(Material to process)
# # #
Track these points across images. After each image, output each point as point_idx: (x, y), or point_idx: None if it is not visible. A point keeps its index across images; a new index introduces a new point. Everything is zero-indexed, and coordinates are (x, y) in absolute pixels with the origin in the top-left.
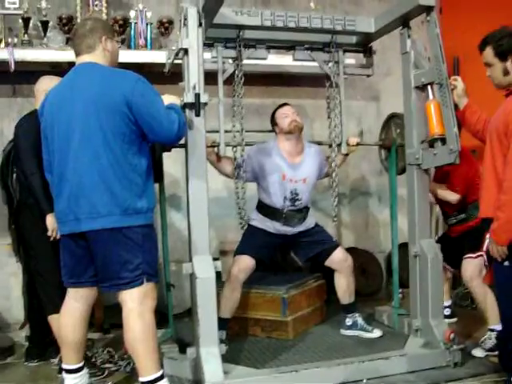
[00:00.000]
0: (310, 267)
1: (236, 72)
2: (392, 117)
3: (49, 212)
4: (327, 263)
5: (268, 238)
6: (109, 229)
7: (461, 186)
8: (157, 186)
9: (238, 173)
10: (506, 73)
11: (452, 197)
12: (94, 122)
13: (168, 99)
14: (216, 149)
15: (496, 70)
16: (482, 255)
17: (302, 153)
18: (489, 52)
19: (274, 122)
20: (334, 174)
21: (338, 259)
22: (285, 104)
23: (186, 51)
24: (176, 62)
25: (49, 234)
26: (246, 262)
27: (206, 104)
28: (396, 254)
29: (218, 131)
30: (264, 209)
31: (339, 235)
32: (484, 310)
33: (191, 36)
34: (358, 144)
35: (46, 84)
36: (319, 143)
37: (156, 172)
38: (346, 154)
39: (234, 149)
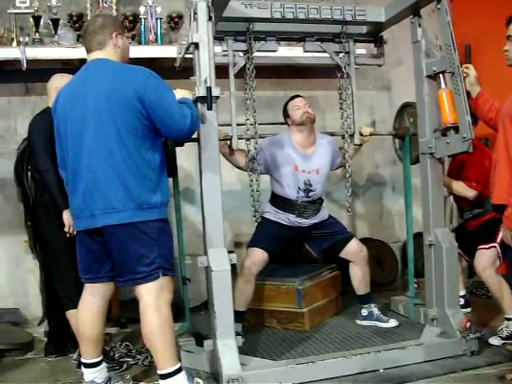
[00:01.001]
0: (325, 258)
1: (247, 65)
2: (405, 106)
3: (65, 208)
4: (342, 254)
5: (282, 231)
6: (124, 224)
7: (477, 179)
8: (171, 180)
9: (252, 166)
10: None
11: (469, 193)
12: (107, 118)
13: (180, 93)
14: (228, 142)
15: None
16: (495, 246)
17: (314, 144)
18: None
19: (286, 114)
20: (347, 165)
21: (353, 250)
22: (297, 96)
23: (196, 45)
24: (187, 56)
25: (65, 229)
26: (258, 255)
27: (217, 97)
28: (411, 244)
29: (230, 125)
30: (278, 201)
31: (354, 226)
32: (499, 299)
33: (201, 30)
34: (371, 134)
35: (58, 82)
36: (332, 134)
37: (169, 166)
38: (360, 145)
39: (248, 142)
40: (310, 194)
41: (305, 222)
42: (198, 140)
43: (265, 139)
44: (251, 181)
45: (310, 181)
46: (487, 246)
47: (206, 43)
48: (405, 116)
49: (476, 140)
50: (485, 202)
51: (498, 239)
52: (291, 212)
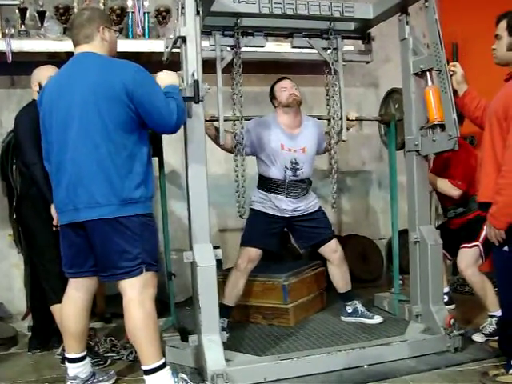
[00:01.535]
0: (310, 255)
1: (234, 60)
2: (391, 92)
3: (53, 202)
4: (320, 250)
5: (272, 224)
6: (107, 218)
7: (462, 178)
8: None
9: (238, 149)
10: (509, 48)
11: (454, 191)
12: (92, 111)
13: (167, 78)
14: (215, 123)
15: (502, 43)
16: (477, 245)
17: (300, 125)
18: (503, 24)
19: (272, 96)
20: (333, 161)
21: (329, 249)
22: (284, 78)
23: (183, 39)
24: (174, 50)
25: (54, 223)
26: (254, 253)
27: (205, 93)
28: (396, 238)
29: (217, 119)
30: (266, 183)
31: (339, 222)
32: (483, 297)
33: (189, 24)
34: (357, 119)
35: (42, 74)
36: (318, 118)
37: (154, 145)
38: (347, 129)
39: (234, 124)
40: (298, 172)
41: (293, 204)
42: (184, 134)
43: (251, 121)
44: (236, 166)
45: (296, 159)
46: (470, 245)
47: (193, 37)
48: (390, 102)
49: (461, 139)
50: (470, 200)
51: (481, 238)
52: (280, 192)
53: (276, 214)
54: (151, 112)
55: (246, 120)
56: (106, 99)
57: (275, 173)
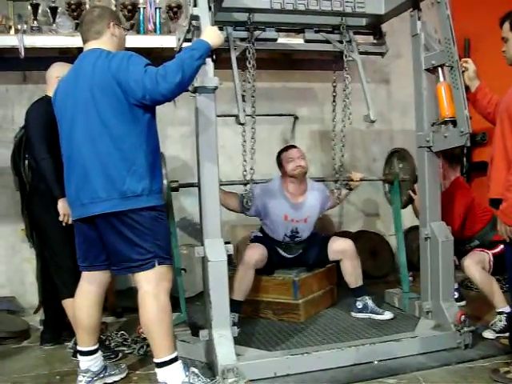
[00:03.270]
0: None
1: (248, 56)
2: (394, 152)
3: (60, 197)
4: (332, 258)
5: (275, 245)
6: (114, 213)
7: (451, 225)
8: None
9: (243, 205)
10: None
11: None
12: (91, 108)
13: (208, 32)
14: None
15: (510, 44)
16: (487, 252)
17: (305, 192)
18: (506, 26)
19: (279, 163)
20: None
21: (338, 248)
22: (292, 146)
23: (197, 28)
24: (185, 44)
25: (60, 218)
26: (260, 249)
27: (216, 88)
28: (401, 237)
29: (228, 115)
30: (265, 234)
31: (350, 218)
32: (489, 294)
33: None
34: (361, 180)
35: (58, 71)
36: (323, 180)
37: None
38: (350, 189)
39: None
40: (296, 239)
41: (290, 255)
42: (196, 131)
43: (257, 187)
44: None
45: (297, 229)
46: (479, 250)
47: (206, 20)
48: (394, 161)
49: (460, 178)
50: (481, 233)
51: (494, 250)
52: (277, 246)
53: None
54: (134, 87)
55: (256, 116)
56: (104, 94)
57: (274, 236)
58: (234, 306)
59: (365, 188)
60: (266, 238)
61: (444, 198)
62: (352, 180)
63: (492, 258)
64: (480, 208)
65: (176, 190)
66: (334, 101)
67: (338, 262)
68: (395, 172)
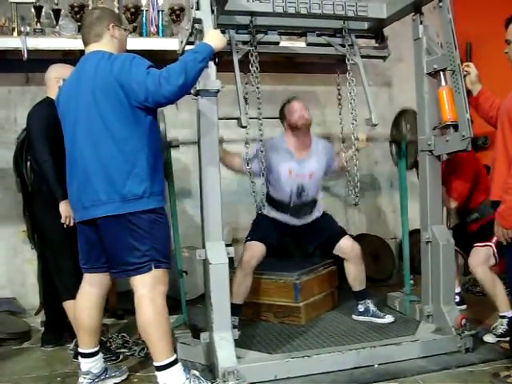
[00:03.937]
0: (321, 254)
1: (250, 59)
2: (403, 112)
3: (62, 199)
4: (335, 252)
5: (277, 226)
6: (114, 215)
7: (459, 192)
8: None
9: (246, 163)
10: None
11: (450, 204)
12: (93, 111)
13: (212, 36)
14: (222, 145)
15: None
16: (490, 245)
17: (309, 147)
18: (511, 28)
19: (282, 116)
20: (354, 159)
21: (345, 247)
22: (294, 98)
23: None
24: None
25: (62, 220)
26: (257, 248)
27: (218, 91)
28: (406, 238)
29: (230, 118)
30: (271, 201)
31: (351, 221)
32: (493, 297)
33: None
34: (367, 139)
35: (56, 72)
36: (328, 138)
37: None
38: (357, 150)
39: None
40: (303, 196)
41: (298, 221)
42: (198, 133)
43: (260, 143)
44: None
45: (302, 185)
46: (482, 244)
47: (209, 23)
48: (402, 122)
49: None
50: (484, 205)
51: (494, 239)
52: (284, 212)
53: (283, 221)
54: (136, 89)
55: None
56: (105, 96)
57: (280, 195)
58: (234, 309)
59: (366, 191)
60: (266, 218)
61: (451, 166)
62: (357, 139)
63: (496, 249)
64: (486, 179)
65: (177, 146)
66: (339, 104)
67: (340, 265)
68: (403, 133)
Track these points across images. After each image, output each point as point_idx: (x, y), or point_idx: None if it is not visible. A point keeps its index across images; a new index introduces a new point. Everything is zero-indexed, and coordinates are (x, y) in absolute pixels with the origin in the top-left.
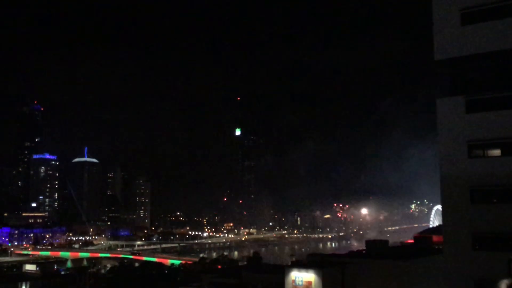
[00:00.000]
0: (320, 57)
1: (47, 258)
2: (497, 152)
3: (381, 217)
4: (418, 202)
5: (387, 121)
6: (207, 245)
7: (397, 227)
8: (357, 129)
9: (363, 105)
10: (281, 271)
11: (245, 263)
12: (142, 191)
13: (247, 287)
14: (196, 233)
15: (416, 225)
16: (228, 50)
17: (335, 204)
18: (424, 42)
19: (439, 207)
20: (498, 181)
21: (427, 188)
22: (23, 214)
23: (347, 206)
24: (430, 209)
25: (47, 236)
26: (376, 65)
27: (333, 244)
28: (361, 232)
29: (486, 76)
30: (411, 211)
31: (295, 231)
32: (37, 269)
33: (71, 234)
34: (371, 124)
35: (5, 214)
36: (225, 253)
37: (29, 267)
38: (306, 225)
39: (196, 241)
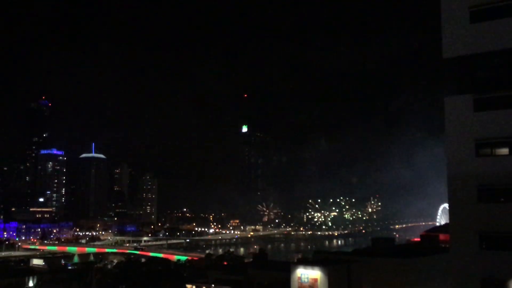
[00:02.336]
0: (329, 54)
1: (54, 253)
2: (505, 150)
3: (388, 215)
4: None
5: (398, 119)
6: (213, 242)
7: (404, 225)
8: (367, 127)
9: (373, 102)
10: (287, 268)
11: (251, 259)
12: (149, 187)
13: (253, 283)
14: (203, 229)
15: (423, 223)
16: (236, 47)
17: (342, 202)
18: (433, 40)
19: (446, 205)
20: (506, 180)
21: (436, 186)
22: (31, 209)
23: (354, 203)
24: (437, 207)
25: (54, 231)
26: (385, 63)
27: (339, 242)
28: (367, 230)
29: (494, 74)
30: None
31: (301, 228)
32: (44, 263)
33: (78, 229)
34: (381, 122)
35: (13, 209)
36: (231, 250)
37: (36, 261)
38: (312, 222)
39: (202, 237)
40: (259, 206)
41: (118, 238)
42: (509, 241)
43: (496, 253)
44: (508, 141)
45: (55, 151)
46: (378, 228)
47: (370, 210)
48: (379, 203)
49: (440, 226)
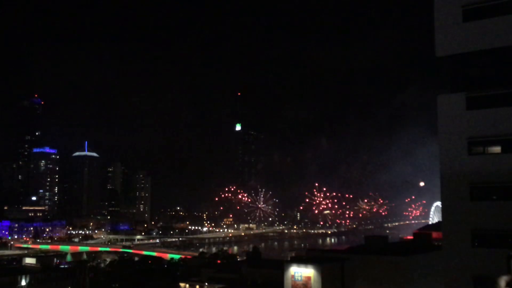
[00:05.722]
0: (325, 52)
1: (47, 251)
2: (497, 149)
3: (381, 213)
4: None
5: (396, 117)
6: (206, 240)
7: (397, 223)
8: (364, 125)
9: (371, 101)
10: (281, 266)
11: (245, 258)
12: (142, 185)
13: (246, 282)
14: (196, 227)
15: (416, 222)
16: (230, 45)
17: (335, 200)
18: (427, 38)
19: (438, 203)
20: (498, 178)
21: (429, 184)
22: (23, 208)
23: (348, 201)
24: (430, 205)
25: (47, 229)
26: (383, 60)
27: (333, 240)
28: (360, 228)
29: (487, 73)
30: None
31: (295, 227)
32: (37, 262)
33: (71, 228)
34: (379, 120)
35: (5, 208)
36: (225, 248)
37: (29, 260)
38: (306, 220)
39: (195, 236)
40: (253, 204)
41: (111, 236)
42: (501, 238)
43: (488, 250)
44: (501, 140)
45: (47, 150)
46: (371, 226)
47: (364, 208)
48: (374, 202)
49: (433, 224)
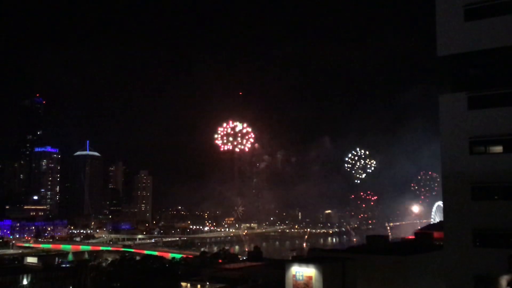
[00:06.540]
0: (325, 53)
1: (48, 251)
2: (499, 148)
3: (382, 212)
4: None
5: (396, 117)
6: (208, 239)
7: (398, 223)
8: (363, 125)
9: (372, 101)
10: (282, 266)
11: (246, 257)
12: (143, 185)
13: (247, 281)
14: (197, 227)
15: (417, 221)
16: (231, 44)
17: (338, 200)
18: (429, 38)
19: (440, 203)
20: (499, 178)
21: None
22: (25, 207)
23: (349, 200)
24: (432, 205)
25: (49, 229)
26: (382, 61)
27: (334, 239)
28: (362, 228)
29: (488, 72)
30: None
31: (296, 226)
32: (38, 262)
33: (72, 227)
34: (381, 120)
35: (7, 207)
36: (226, 247)
37: (30, 259)
38: (307, 220)
39: (197, 235)
40: (254, 204)
41: (112, 236)
42: (502, 238)
43: (489, 250)
44: (502, 139)
45: (49, 149)
46: (371, 226)
47: (365, 207)
48: (375, 201)
49: (434, 224)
# # #
(What is expected) Starting at the first line of the entries, restate word for word everything through the line that holds "6: (109, 229)", both ends included, but omit any pictures.

(Answer below)
Track these points across images. After each image, output each point as point_idx: (x, y), or point_idx: None if it is not visible. A point keeps its index across images; a new index introduces a new point. Everything is zero-indexed, and coordinates are (x, y) in absolute pixels with the origin in the top-left.
[00:00.000]
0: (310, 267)
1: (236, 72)
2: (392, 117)
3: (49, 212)
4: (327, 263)
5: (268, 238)
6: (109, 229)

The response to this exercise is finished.